Yoon ordered officials to strengthen Korea-US extended deterrence enforcement and to expand security cooperation with the US and Japan.

The Joint Chiefs of Staff said Gen. Kim Seung-kyum shared the situation closely with Gen. Paul LaCamera, commander of the United Nations Command, and confirmed that the joint defense posture will be strengthened against any threats and provocations from North Korea.

Military authorities are analyzing specifications of the missiles, such as range, altitude and speed. The warhead of the first missile separated during flight, indicating a longer-range missile.

Park Won-gon, a professor in the department of North Korean studies at Ewha Womans University, called it a typical example of North Korean brinkmanship.

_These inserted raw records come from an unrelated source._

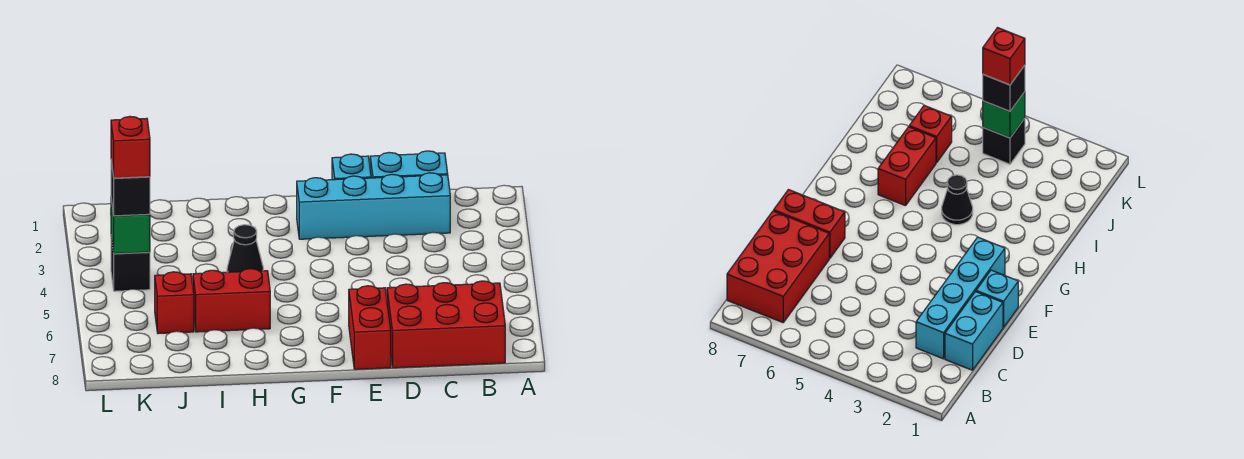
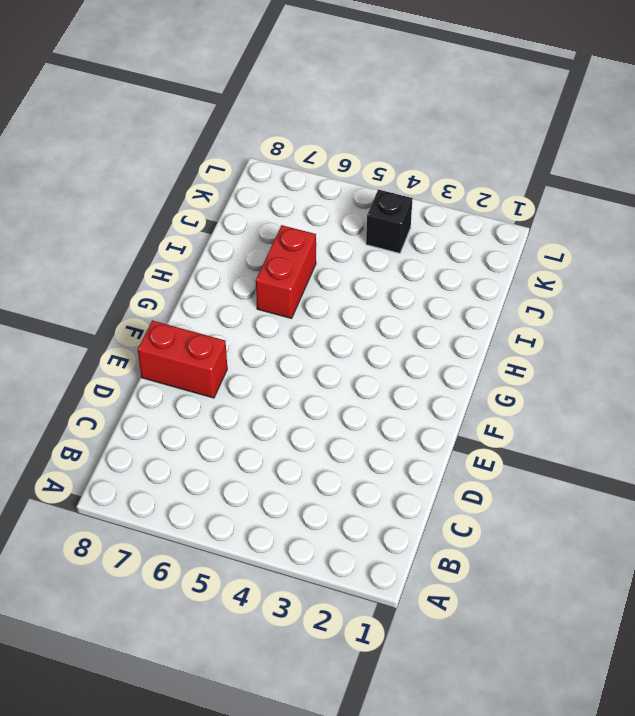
none -> red 2x3 brick [387,281,505,368]
none -> cyan 1x2 brick [370,151,448,178]
none -> cyan 1x4 brick [297,173,450,239]

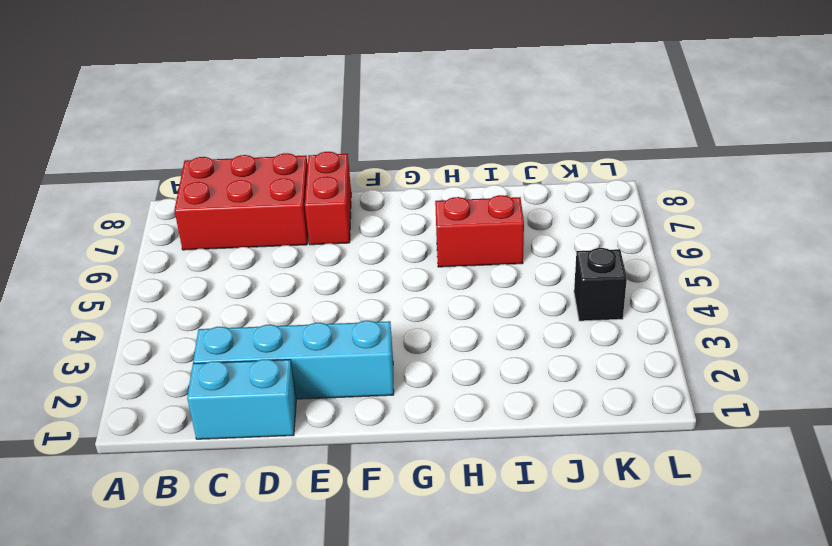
none -> cyan 1x1 brick [332,154,371,180]
none -> black 1x1 cone [227,225,263,272]
none -> red 1x1 brick [155,272,194,334]

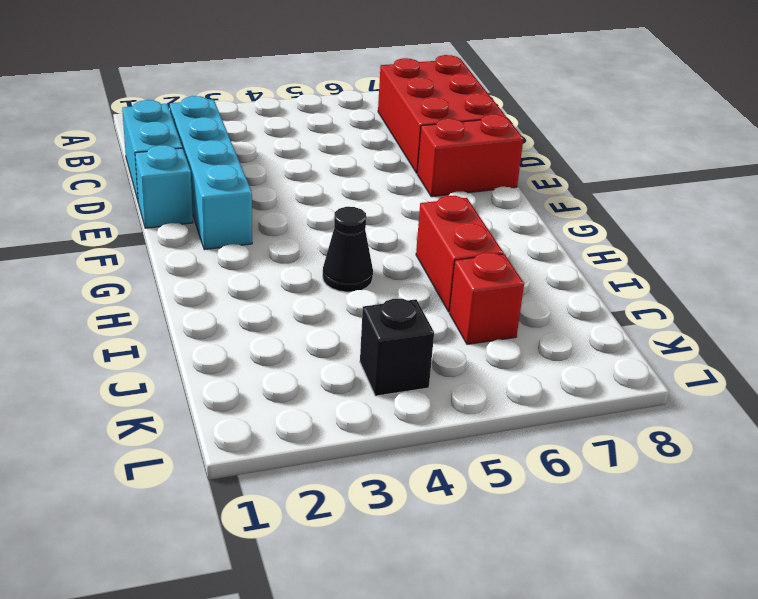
none -> green 1x1 brick [111,200,150,254]
none -> black 1x1 brick [111,162,150,216]
none -> red 1x1 brick [111,116,150,178]

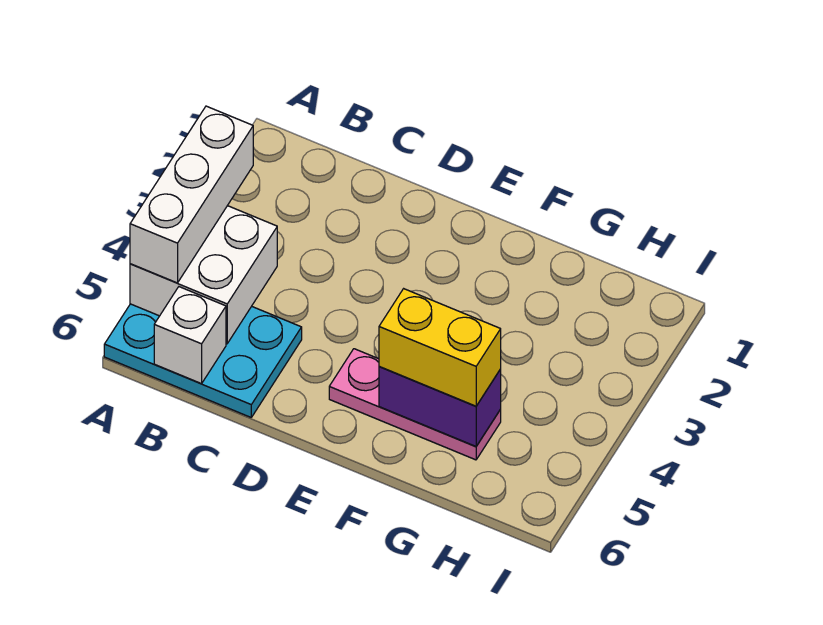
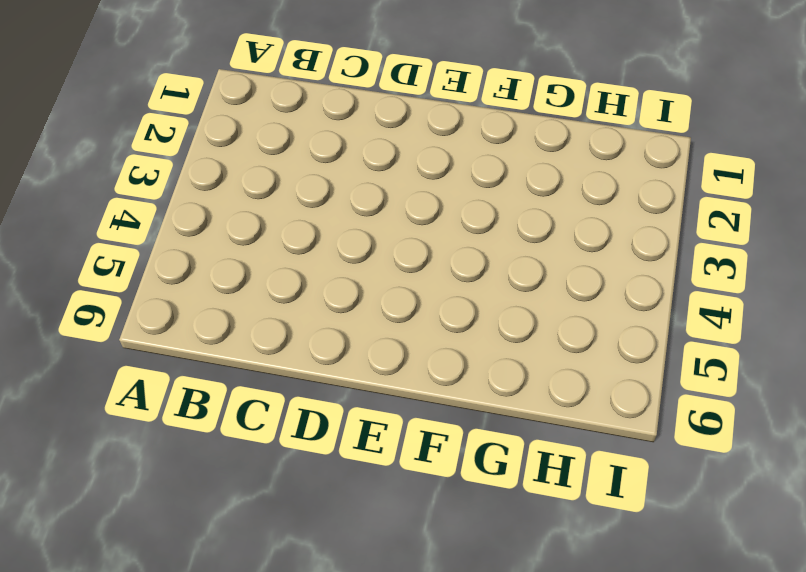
none -> cyan 2x3 plate [104,304,302,417]
none -> pink 1x3 plate [329,349,501,460]

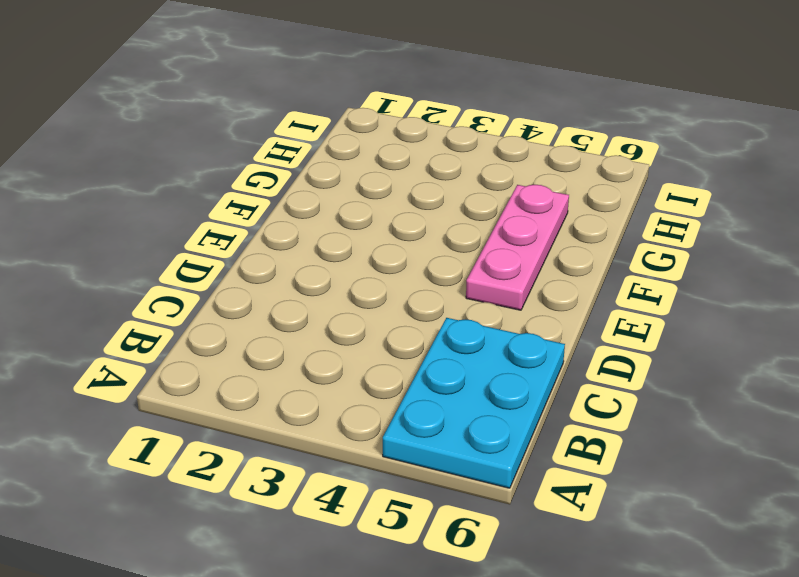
none -> white 2x2 brick [130,206,277,344]
none -> white 1x1 brick [154,287,226,384]

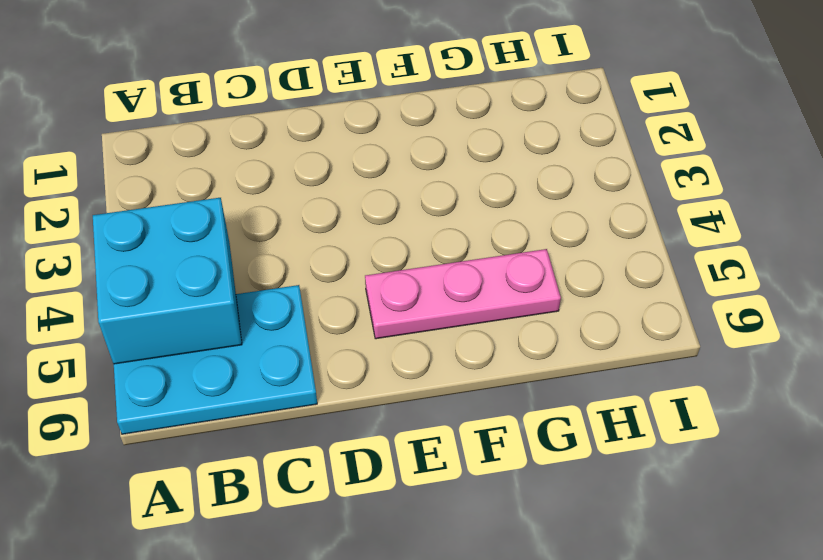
cyan 2x2 brick [93,198,242,364] -> white 2x2 brick [130,206,277,344]
none -> white 1x1 brick [154,287,226,384]
none -> purple 1x2 brick [379,367,501,447]

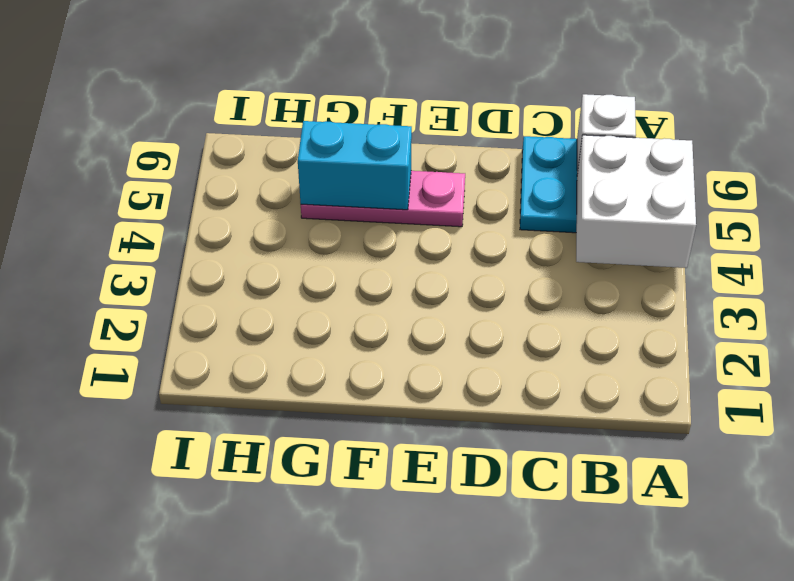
cyan 1x2 brick [298,121,412,210] -> purple 1x2 brick [379,367,501,447]
none -> white 1x3 brick [130,106,253,283]
none -> yellow 1x2 brick [379,289,501,406]

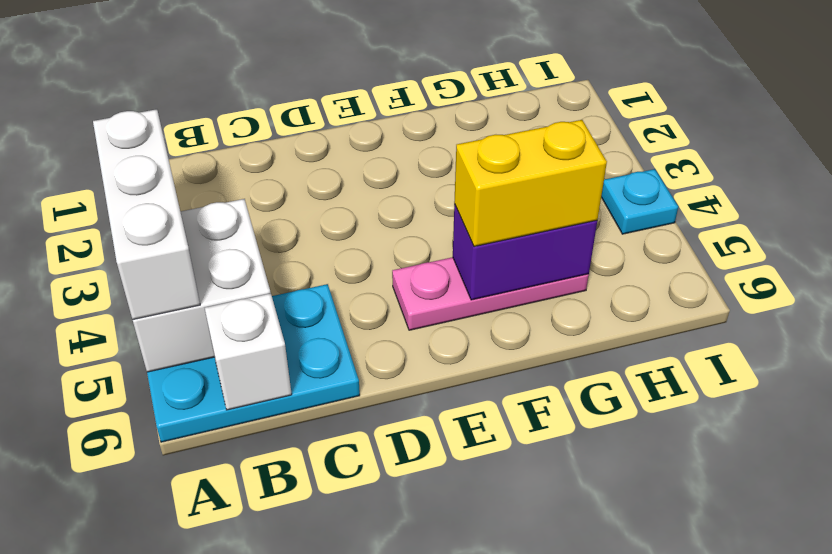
cyan 1x1 plate [601,169,678,234] -> none

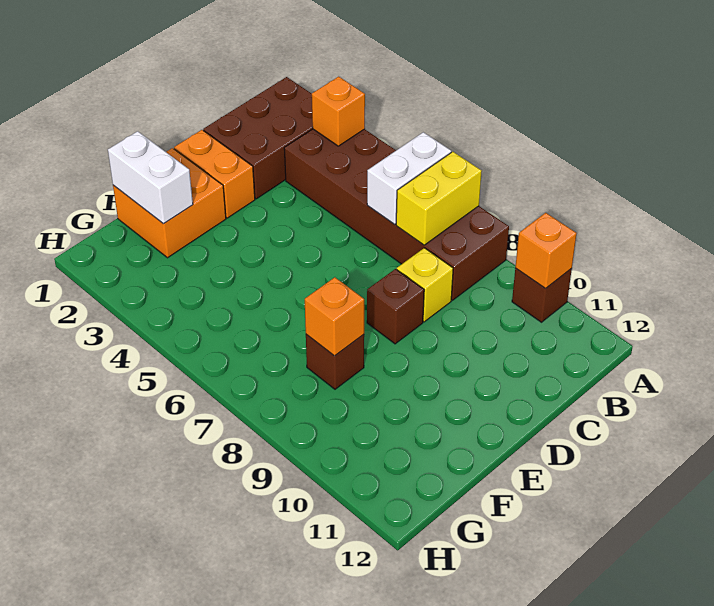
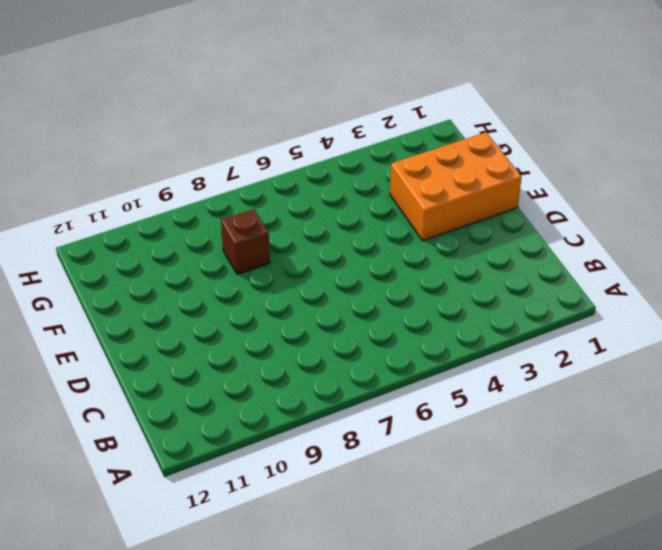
orange 2x3 brick [390,132,522,241] -> orange 2x2 brick [113,148,226,258]
none -> brown 2x3 brick [203,77,313,199]
none -> brown 2x6 brick [284,129,509,300]
none -> brown 1x1 brick [512,268,572,322]

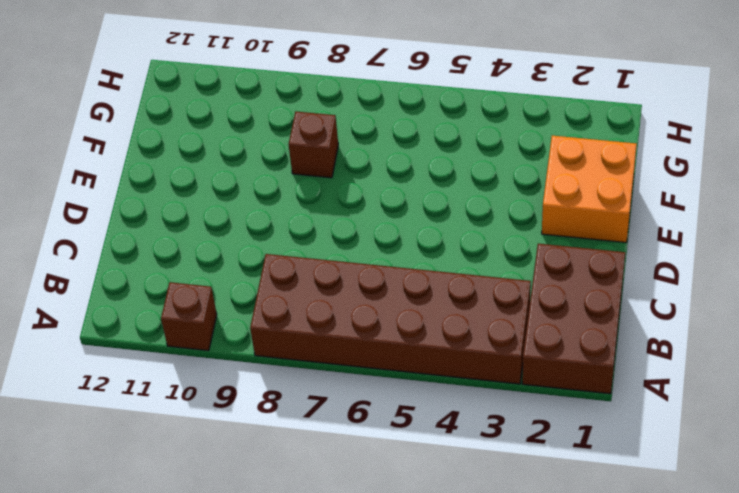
none -> yellow 1x1 brick [397,248,453,322]
none -> orange 1x2 brick [174,130,255,218]
none -> brown 1x1 brick [367,269,424,344]

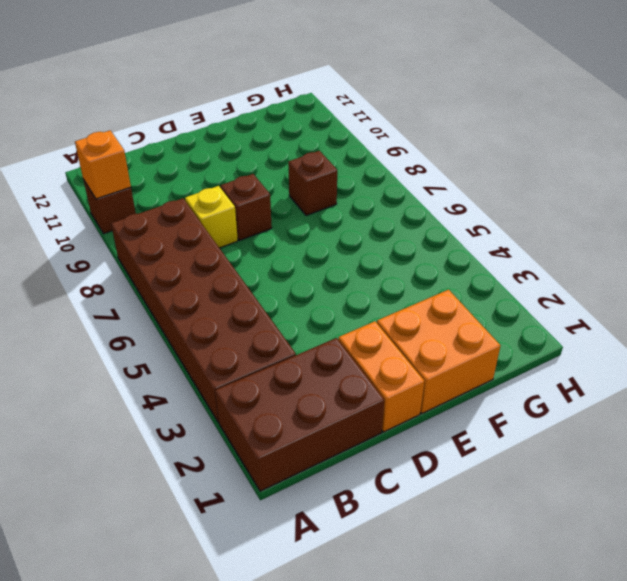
none -> orange 1x1 brick [312,77,365,146]
none -> white 1x2 brick [367,132,451,224]
none -> yellow 1x2 brick [396,152,482,245]

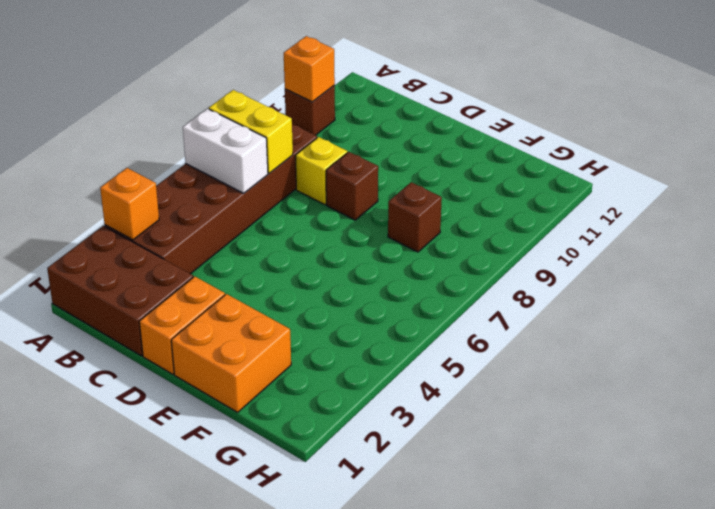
none -> white 1x2 brick [108,131,193,224]
none -> orange 1x1 brick [305,277,364,356]

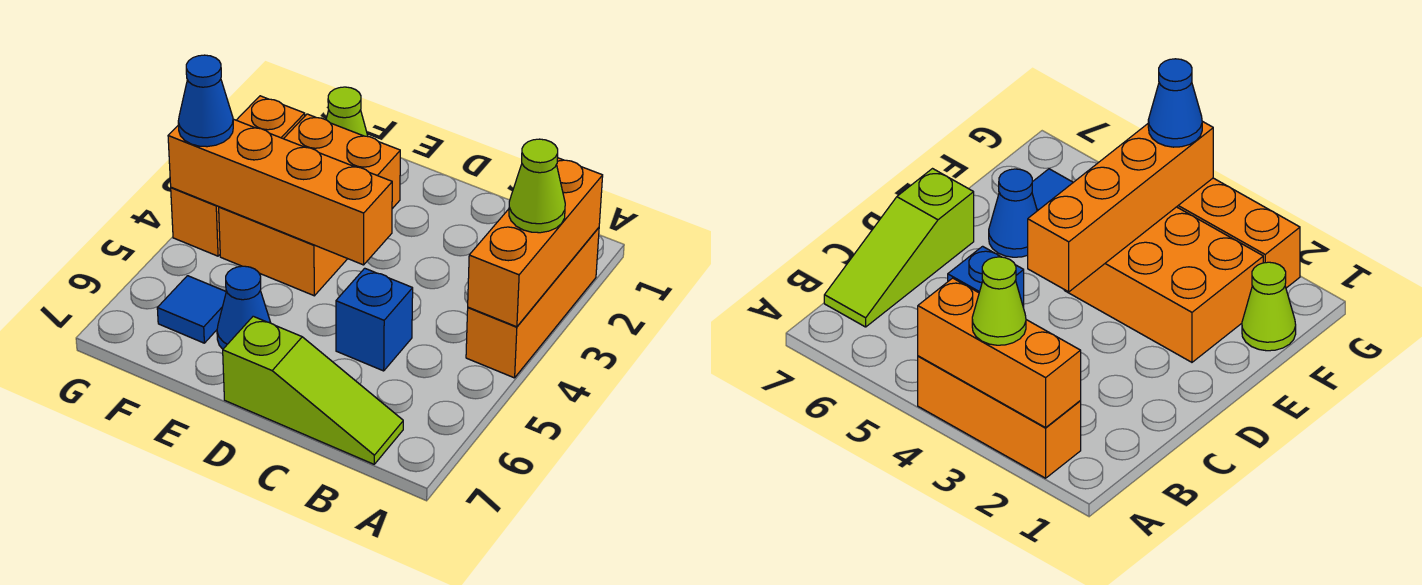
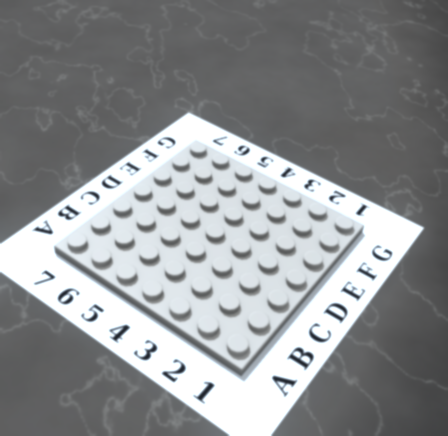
none -> orange 1x3 brick [466,228,599,378]
none -> lime 1x3 slope [223,316,403,464]
none -> blue 1x1 brick [336,268,413,371]

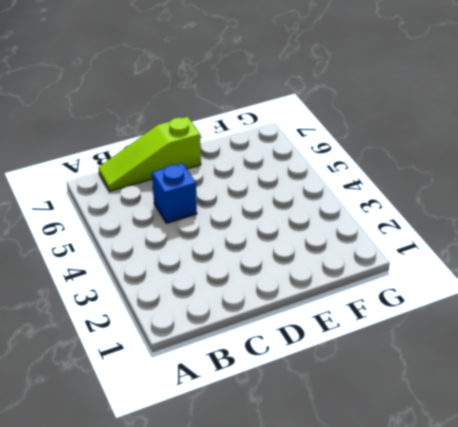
none -> orange 1x3 brick [466,228,599,378]
none -> orange 2x3 brick [219,114,400,296]
none -> blue 1x1 cone [217,266,271,349]

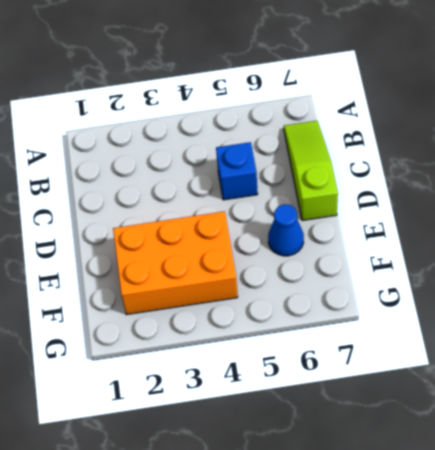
none -> orange 1x3 brick [466,228,599,378]
none -> lime 1x1 cone [326,87,368,137]
none -> blue 1x1 tile [157,276,226,343]

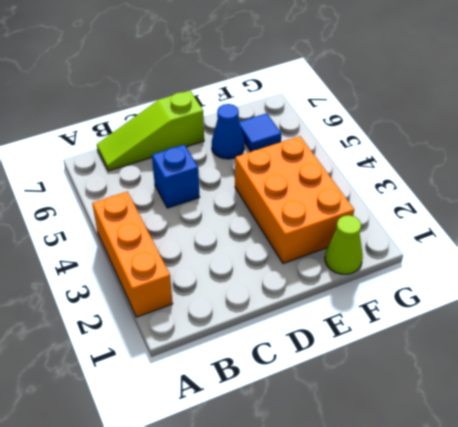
none -> orange 1x3 brick [171,96,305,256]
none -> orange 1x3 brick [468,158,603,327]
none -> orange 1x4 brick [168,119,392,265]

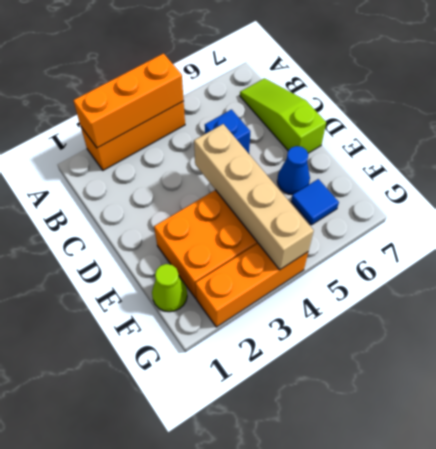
tan 1x4 brick [194,124,314,270] -> orange 1x4 brick [168,119,392,265]
none -> lime 1x1 cone [509,139,565,233]
none -> blue 1x1 cone [178,55,233,147]

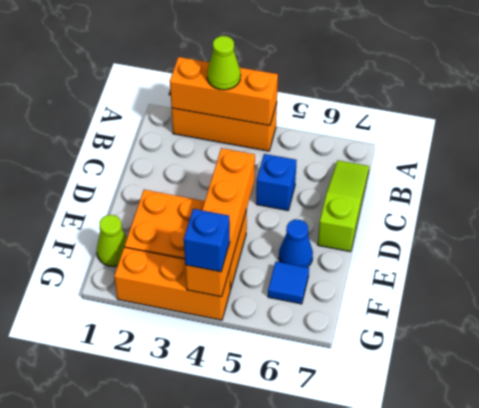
blue 1x1 brick [184,209,230,272] -> blue 1x1 cone [178,55,233,147]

“It is rare for North Korea to make this many provocations in such a short period of time. The North seems to intend to extremely escalate tensions on the Korean Peninsula within a short period of time to pave way for the seventh nuclear test,” he said. “After that, it plans to hold talks with the US with its status as a nuclear power.”

“One thing we can notice is that the missile launches were not reported within North Korea. The news is not reported by Rodong Sinmun,” Park said. “I think this reflects the nervousness of North Korea which is struggling with various challenges like the pandemic and sanctions. They think something needs to be changed quickly.”

North Korea has fired ballistic missiles 30 times so far this year, as well as three cruise missiles. There have been 19 rounds of missile launches since the inauguration of the Yoon Suk-yeol government in May.

On Wednesday, North Korea fired a total of 25 missiles over the course of 11 hours, including a short-range ballistic missile that landed in international waters of the East Sea south of the Northern Limit Line for the first time since the division of Korea. It also fired 100 artillery rounds.

The White House condemned the North Korean provocations.

“This action demonstrates that the DPRK continues to prioritize its unlawful weapons of mass destruction and ballistic missile programs over the well-being of its people,” said National Security Council spokesperson Adrienne Watson in a statement released Wednesday in the US.

“We urge all countries to condemn these violations and call on the DPRK to cease its destabilizing actions and engage in serious dialogue,” she said. “The United States will take all necessary measures to ensure the security of the American homeland and Republic of Korea and Japanese allies.”